Ils nous inspirent

Père Eric SALOBIR

Père Éric, dans les travaux de recherche d’OPTIC apparaît souvent la notion « d’ethic by design », de quoi s’agit-il ?

Ce concept s’inspire de celui de « Safety by design », qui consiste à penser une technologie en identifiant dès le début les failles de sécurité possibles plutôt que de « mettre des rustines » ultérieurement pour colmater les défauts.

L’Ethic by design conduit, au lancement d’une innovation, à s’interroger sur ses enjeux éthiques à trois niveaux :

  • La technologie elle-même : respecte-t-elle la vie privée des gens, est-elle sécurisée, transparente, accessible au plus grand nombre ?
  • L’humain: l’innovation respecte-t-elle l’humain et l’homme, a-t-elle un impact positif sur la société ; comment la chaîne de valeur se répartit-elle entre fournisseurs, clients et entreprise ; le management est-il vertueux ?
  • La planète: nombre de technologies qui semblent propres et épurées sont plus polluantes qu’il n’y paraît, consommant de l’énergie, des ressources rares, et leur recyclage est parfois difficile (cas des batteries des voitures électriques).

Il faut à chaque fois se poser la question de l’utilité et du sens de cette innovation : est-il nécessaire par exemple qu’un centre de domotique gère l’allumage des lumières et la fermeture des volets de votre maison à votre place ? Par contre, utiliser la blockchain pour mieux répartir la consommation d’énergie au sein d’un immeuble en fonction des besoins de chaque occupant a du sens …

 Vous mettez la barre haut ! Est-elle accessible à des start-up qui doivent déjà se battre pour exister et se développer dans un milieu concurrentiel ?

Les start-up doivent comprendre que l’éthique et le profit, qui est naturellement leur priorité, ne s’opposent pas.

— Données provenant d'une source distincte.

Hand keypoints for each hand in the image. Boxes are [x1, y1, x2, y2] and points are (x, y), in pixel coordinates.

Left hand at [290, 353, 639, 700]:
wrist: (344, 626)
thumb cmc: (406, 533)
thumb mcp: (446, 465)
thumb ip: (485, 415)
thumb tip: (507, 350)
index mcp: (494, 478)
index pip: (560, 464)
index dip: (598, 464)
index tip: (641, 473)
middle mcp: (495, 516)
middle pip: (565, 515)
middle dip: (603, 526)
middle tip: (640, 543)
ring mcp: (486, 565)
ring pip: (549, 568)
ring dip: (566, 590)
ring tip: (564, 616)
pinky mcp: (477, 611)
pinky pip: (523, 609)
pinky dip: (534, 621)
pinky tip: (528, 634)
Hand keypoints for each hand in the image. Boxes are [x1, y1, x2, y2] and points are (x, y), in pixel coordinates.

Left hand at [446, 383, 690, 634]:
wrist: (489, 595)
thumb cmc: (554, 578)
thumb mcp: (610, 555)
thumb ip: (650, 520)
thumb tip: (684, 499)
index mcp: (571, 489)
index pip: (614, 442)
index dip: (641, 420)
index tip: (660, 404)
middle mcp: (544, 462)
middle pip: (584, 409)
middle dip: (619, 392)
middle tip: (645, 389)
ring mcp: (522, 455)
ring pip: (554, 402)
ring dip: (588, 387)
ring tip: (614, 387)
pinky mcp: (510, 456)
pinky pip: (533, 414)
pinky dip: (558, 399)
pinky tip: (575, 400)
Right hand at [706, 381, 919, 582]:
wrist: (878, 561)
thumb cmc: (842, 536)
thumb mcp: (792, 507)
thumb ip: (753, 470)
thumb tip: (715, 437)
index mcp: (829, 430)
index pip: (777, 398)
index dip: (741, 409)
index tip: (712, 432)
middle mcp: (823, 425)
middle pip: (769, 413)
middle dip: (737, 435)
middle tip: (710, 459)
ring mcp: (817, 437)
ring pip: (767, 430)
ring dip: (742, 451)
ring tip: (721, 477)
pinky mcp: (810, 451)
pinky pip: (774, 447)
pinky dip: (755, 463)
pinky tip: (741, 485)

Leurs clients sont de plus en plus sensibles à l’éthique, on voit par exemple que 50% des gens sont prêts à payer plus pour avoir du « Made in France ». Pour développer sa rentabilité, une entreprise doit s’inscrire aujourd’hui dans une approche soutenable à tous points de vue – technique, humain et environnemental. C’est un gage de fierté pour ses clients – et quelle meilleure communication que des clients heureux ?

Evidemment il y a quelques rares créateurs d’entreprise qui ont une vision à court terme et qui veulent gagner un maximum d’argent de manière rapide ; mais pour ceux qui veulent durer longtemps, l’éthique portera ses fruits.

Je ne dis pas que tout doit être fait de manière vertueuse à la naissance-même de la start-up. Mais il faut s’assurer que les éléments-clé sont là : le « game changer » doit vérifier que ce qu’il met en place est sain, sinon cela se retournera contre lui.

Il y a un gros travail de formation à faire sur le sujet, cela devient urgent – il n’y a pas beaucoup de cours d’éthique de la technologie dans les écoles d’ingénieurs !

Les grandes entreprises commencent vraiment à réfléchir à la place de l’éthique chez elles. Cela peut être déstabilisant pour les équipes, et c’est pour cela qu’il faut les accompagner. Le but n’est pas de porter un jugement sur ce qui a été fait avant mais d’aller de l’avant, en repensant les process sous un angle plus éthique …

Quelle est votre vision de l’écosystème des start-up ?

La bulle des start-up éclatera probablement dans les 5 ans à venir, le marché discriminera ce qui est sur-valorisé de ce qui est utile et apportera les corrections nécessaires. Cela ne doit pas décourager les entrepreneurs !

Par ailleurs, l’écosystème dans lequel ils gravitent (incubateurs, accompagnateurs en tous genres) se nourrit aujourd’hui un peu de lui-même et doit être repensé vraiment au service des entrepreneurs.

 

Je suis cependant heureux de voir émerger une vraie culture de l’entrepreneuriat dans notre vieille Europe, les jeunes diplômés ne se projettent plus uniquement dans les grands groupes ; contribuer à l’économie leur semble positif. L’échec n’est plus dramatique, il prouve qu’on a essayé. Ces jeunes prennent en main leur avenir économique et notre avenir sociétal, ils ont de belles valeurs et le sens de la responsabilité des entreprises.